The MacArthur Foundation gave out its latest batch of “genius grants”  yesterday, recognizing  “exceptional  creativity in their work and the prospect for still more in the  future.” One of the winners is a CalTech economist  most famous for calling traders idiots. In 2010, Dr. Colin Camerer co-authored, “Using  Neural Data to Test A Theory of Investor Behavior: An  Application to Realization Utility.”  It is his most downloaded  paper, according to the St.  Louis Fed. Camerer and his co-authors found that the “realization utility” model of  investing is way more prevalent than it should be. “Realization utility” describes the phenomenon of a given trader being more  prone to taking “realized gains,” or immediate profits, than to allow “paper  gains” to linger on their theoretical balance sheet.
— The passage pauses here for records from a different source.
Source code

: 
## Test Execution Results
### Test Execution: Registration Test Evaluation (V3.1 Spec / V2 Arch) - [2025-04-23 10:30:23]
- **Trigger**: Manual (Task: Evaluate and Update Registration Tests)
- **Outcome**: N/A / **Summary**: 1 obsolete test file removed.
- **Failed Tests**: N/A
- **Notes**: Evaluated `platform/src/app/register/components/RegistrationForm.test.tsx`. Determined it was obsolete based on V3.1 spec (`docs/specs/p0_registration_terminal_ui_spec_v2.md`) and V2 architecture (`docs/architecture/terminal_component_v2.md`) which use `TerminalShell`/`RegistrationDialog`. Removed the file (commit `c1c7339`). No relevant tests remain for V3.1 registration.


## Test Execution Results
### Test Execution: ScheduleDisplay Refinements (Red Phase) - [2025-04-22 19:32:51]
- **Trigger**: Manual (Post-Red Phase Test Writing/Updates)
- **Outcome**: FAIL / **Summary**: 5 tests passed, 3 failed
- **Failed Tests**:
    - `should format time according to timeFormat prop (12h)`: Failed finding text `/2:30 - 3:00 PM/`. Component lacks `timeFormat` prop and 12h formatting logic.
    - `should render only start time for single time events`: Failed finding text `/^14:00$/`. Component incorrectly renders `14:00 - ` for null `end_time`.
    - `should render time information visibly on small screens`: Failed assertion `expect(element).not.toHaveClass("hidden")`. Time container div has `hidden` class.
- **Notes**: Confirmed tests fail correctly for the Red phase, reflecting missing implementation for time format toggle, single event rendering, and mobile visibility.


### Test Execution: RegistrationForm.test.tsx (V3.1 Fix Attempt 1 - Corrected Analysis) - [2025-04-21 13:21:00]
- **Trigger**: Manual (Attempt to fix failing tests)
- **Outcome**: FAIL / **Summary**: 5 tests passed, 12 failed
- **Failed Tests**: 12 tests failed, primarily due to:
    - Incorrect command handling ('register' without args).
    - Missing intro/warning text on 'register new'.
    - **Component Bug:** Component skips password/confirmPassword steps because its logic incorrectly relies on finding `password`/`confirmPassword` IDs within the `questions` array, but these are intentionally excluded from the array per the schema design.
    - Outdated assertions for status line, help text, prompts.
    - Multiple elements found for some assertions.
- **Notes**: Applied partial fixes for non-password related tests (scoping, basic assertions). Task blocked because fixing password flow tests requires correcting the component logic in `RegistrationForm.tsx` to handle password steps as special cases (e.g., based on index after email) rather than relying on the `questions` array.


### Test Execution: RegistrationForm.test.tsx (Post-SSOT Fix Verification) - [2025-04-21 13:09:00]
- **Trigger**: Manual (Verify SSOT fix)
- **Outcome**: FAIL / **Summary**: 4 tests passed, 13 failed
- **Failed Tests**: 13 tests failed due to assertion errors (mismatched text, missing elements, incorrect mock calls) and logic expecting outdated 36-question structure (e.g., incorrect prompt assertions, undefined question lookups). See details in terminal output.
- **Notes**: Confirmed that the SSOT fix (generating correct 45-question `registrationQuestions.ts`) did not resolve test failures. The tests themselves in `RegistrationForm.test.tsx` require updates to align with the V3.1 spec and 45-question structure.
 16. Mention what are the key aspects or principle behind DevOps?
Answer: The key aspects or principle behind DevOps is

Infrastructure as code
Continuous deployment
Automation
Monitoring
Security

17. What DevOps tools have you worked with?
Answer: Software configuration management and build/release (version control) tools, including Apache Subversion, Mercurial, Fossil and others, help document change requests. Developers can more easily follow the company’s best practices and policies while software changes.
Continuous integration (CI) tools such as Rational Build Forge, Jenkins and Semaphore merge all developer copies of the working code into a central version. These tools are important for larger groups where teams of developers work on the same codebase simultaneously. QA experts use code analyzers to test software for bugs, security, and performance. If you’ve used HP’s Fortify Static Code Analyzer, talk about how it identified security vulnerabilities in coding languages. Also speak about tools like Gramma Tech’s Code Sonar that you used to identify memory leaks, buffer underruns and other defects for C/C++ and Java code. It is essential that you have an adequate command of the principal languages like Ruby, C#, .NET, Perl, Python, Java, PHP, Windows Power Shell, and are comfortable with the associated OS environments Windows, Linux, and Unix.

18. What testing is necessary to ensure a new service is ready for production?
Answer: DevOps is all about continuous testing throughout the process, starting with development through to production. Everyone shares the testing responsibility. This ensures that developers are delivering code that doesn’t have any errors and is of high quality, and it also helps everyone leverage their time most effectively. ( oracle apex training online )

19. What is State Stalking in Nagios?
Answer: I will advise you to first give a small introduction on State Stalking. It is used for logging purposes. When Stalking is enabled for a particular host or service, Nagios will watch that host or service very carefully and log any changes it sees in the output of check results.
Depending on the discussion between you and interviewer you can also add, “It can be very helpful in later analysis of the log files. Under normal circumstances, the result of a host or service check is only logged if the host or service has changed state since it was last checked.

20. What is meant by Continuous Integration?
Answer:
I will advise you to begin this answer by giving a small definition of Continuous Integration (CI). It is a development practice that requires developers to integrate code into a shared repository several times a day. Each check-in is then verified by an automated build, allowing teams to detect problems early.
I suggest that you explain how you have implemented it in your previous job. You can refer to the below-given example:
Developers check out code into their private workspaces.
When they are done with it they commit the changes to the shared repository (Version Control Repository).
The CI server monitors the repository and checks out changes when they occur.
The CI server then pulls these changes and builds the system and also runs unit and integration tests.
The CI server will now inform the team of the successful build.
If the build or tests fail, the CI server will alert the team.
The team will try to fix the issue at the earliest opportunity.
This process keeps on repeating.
As they put it: “[The  ‘realization utility’ trader is] keen  to realize capital gains as soon as  possible and to postpone realizing capital losses for as long as  possible.” For a significant number of traders, a part  of the brain that should not be given the keys, so to speak, to controlling  trading decisions ends up doing so anyway more often than it  should. When that happens, this results:

“… there were a total of 495 occasions in which  our subjects realized gains, and that most of these decisions were suboptimal.  Given that stocks exhibit short-term price momentum in the experiment, it is  generally better to hold on to a stock that has been performing well. This  explains why most (77.9%) of subjects’ decisions to hold on to winning stocks  were optimal, and why most (67.5%) of subjects’ decisions to sell  winning stocks were suboptimal. Similarly, in the experiment, it is  generally better to sell a stock that has been performing poorly. This explains  why most (79.2%) of subjects’ decisions to sell losing stocks were optimal,  while most (80.3%) of their decisions to hold these stocks were suboptimal.”

Here’s the chart:

optimal camerer 

The finding “stands in sharp contrast to  the prediction of a simple rational trading  model in which subjects maximize the expected value of final  earnings.” Ouch. Camerer’s most cited paper, according to the St.  Louis Fed,  is his 1999 work “Experience-Weighted Attraction Learning In Normal Form  Games,” which proposes an entire new way  of looking at how humans learn, called “experience weighted  attraction.” Camerer and his co-author Teck-Hua Ho found this concept captures the  phenomena of subjects combining belief learning and experience learning.Camerer and his fellow “geniuses” get  $625,000 paid out over five years — not chump change to an  academic!